# Thread: Cpx Analysis: Lower bound on a derivative.

1. ## Cpx Analysis: Lower bound on a derivative.

The Problem:

Suppose that $\Omega$ is a simply connected domain with $\Omega \ne \mathbb{C}$, $a \in \Omega$, and for some $r > 0, D(a;r) \subseteq \Omega$ (an open disk at a with radius r). For $\mathbb{D}$ a unit disk, let $f: \mathbb{D} \rightarrow \Omega$ be a conformal map with $f(0) = a$. Prove that $|f'(0)| \ge r$.

Ideas:

- There is a drawing (.pdf) attached that represents the set context.
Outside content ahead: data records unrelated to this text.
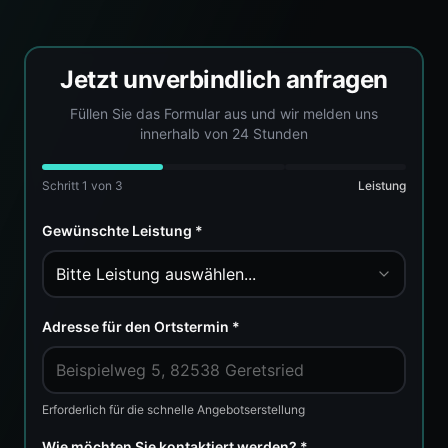
Jetzt unverbindlich anfragen
Füllen Sie das Formular aus und wir melden uns
innerhalb von 24 Stunden
Schritt
1
von 3
Leistung
Gewünschte Leistung *
Bitte Leistung auswählen...
Adresse für den Ortstermin *
Erforderlich für die schnelle Angebotserstellung
Wie möchten Sie kontaktiert werden? *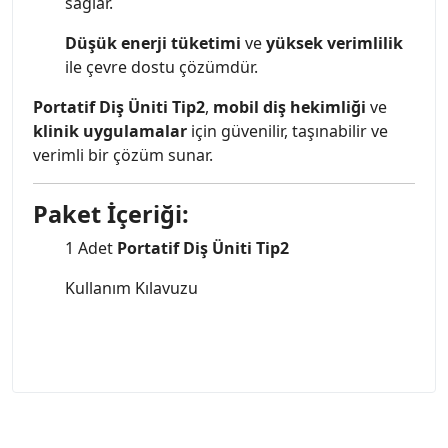
sağlar.
Düşük enerji tüketimi
ve
yüksek verimlilik
ile çevre dostu çözümdür.
Portatif Diş Üniti Tip2
,
mobil diş hekimliği
ve
klinik uygulamalar
için güvenilir, taşınabilir ve
verimli bir çözüm sunar.
Paket İçeriği:
1 Adet
Portatif Diş Üniti Tip2
Kullanım Kılavuzu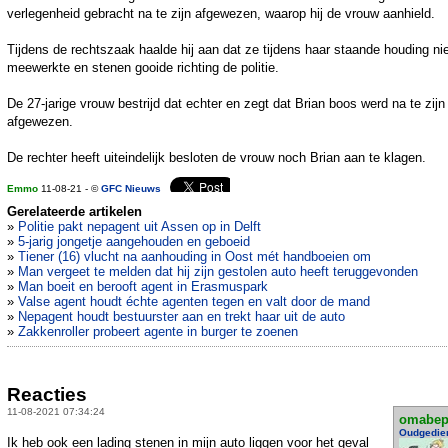
verlegenheid gebracht na te zijn afgewezen, waarop hij de vrouw aanhield.
Tijdens de rechtszaak haalde hij aan dat ze tijdens haar staande houding ni
meewerkte en stenen gooide richting de politie.
De 27-jarige vrouw bestrijd dat echter en zegt dat Brian boos werd na te zijn
afgewezen.
De rechter heeft uiteindelijk besloten de vrouw noch Brian aan te klagen.
Emmo
11-08-21 - ©
GFC Nieuws
Gerelateerde artikelen
»
Politie pakt nepagent uit Assen op in Delft
»
5-jarig jongetje aangehouden en geboeid
»
Tiener (16) vlucht na aanhouding in Oost mét handboeien om
»
Man vergeet te melden dat hij zijn gestolen auto heeft teruggevonden
»
Man boeit en berooft agent in Erasmuspark
»
Valse agent houdt échte agenten tegen en valt door de mand
»
Nepagent houdt bestuurster aan en trekt haar uit de auto
»
Zakkenroller probeert agente in burger te zoenen
Reacties
11-08-2021 07:34:24
omabe
Oudgedie
Ik heb ook een lading stenen in mijn auto liggen voor het geval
- Application of the Riemann Ext Thm. provides a conformal map $h1$ from $\Omega$ onto $\mathbb{D}$ with $h1(a) = 0$ and $h1'(a) > 0$ (or another suitable rotation) and a map $h2$ from $f(\mathbb{D})$ onto $\mathbb{D}, h2(a) = 0$ and $h2'(a) > 0$.

- Seems like a setup for Schwarz's Lemma. For example, we can take $g = h1 \circ f$ with $g(0) = 0$ and $g(\mathbb{D}) \subseteq \mathbb{D}$. Then the lemma asserts that $|g(z)| \le |z|$ and $|g'(0)| \le 1$. So $|h1'(f(0))| |f'(0)| \le 1 \Rightarrow |h1'(a)| |f'(0)| \le 1$. I don't see where this helps with this proof.

Have you considered the map $g(z)=\frac{1}{r}(z-a)$, which takes $D(a,r)$ to $\mathbb{D}$?